The first was labor. There was no need to
work in Eden, but after the Expulsion, we had
to care for ourselves. The second penalty was pain. There was no pain in
Eden, but now our weak nature was
subject to being led astray, to feeling pain, even from natural acts like childbirth, whether we were good people
or bad people. Third was the two-edged
free will penalty, including the right to choose Evil which would now
lurk everywhere. Recall that in Eden
there was exactly one wrong thing to do, eating the fruit of the tree of knowledge. Now we would have to endure the
stress of constant moral armament against
a thousand temptations or of surrendering to sin. Last and most
important, the term of human life would
be strictly limited.
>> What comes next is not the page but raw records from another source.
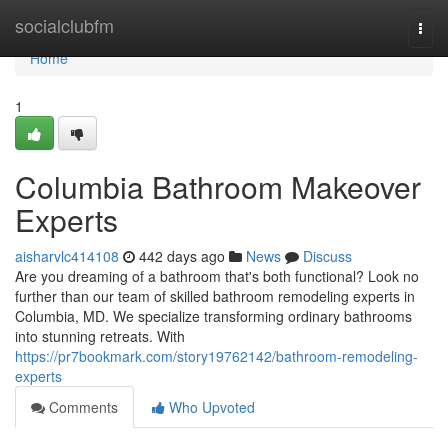
Home
socialclubfm
Togg
navi
Home
1
Columbia Bathroom Makeover
Experts
aisharvlc414108
442 days ago
News
Discuss
Are you dreaming of a bathroom that's both functional? Look no
further than our team of skilled bathroom remodeling experts in
Columbia, MD. We specialize transforming ordinary bathrooms
into stunning retreats. With
https://pr7bookmark.com/story19762142/bathroom-remodeling-
experts
Comments
Who Upvoted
Nobody would escape death. The more you have in wealth, family, community, and friends, the
more you are tempted to curse God as you
witness yourself day by day losing physical strength, beauty, energy —
eventually losing everything.
Before the sixteenth century, the orthodox
Christian view was that human nature was
equal to carrying this burden. It was weak, but capable of finding
strength through faith. This doctrine of
inescapable sin, and redemption through personal choice, carries a map of meaning through which to organize one's
entire life. Face the inevitable in a spirit of
humility and you are saved. This lesser-known side of the Christian
curriculum, the one generated out of
Original Sin, lacked a Cecil B. DeMille to illustrate its value, but once aware, lives could draw strength and purpose
from it.
What I'm calling the Christian curriculum
assigns specific duties to men and women. No
other system of meaning anywhere, at any time in history, has shown a
record of power and endurance like this
one, continuously enlarging its influence over all mankind (not just Christians), because it speaks directly
to ordinary people without the mediation of
elites or priesthoods.
Superficially, you might argue that the
success of the West is the result of its guns being better. But really, Western civilization
flourished because our story of hope is superior to any other.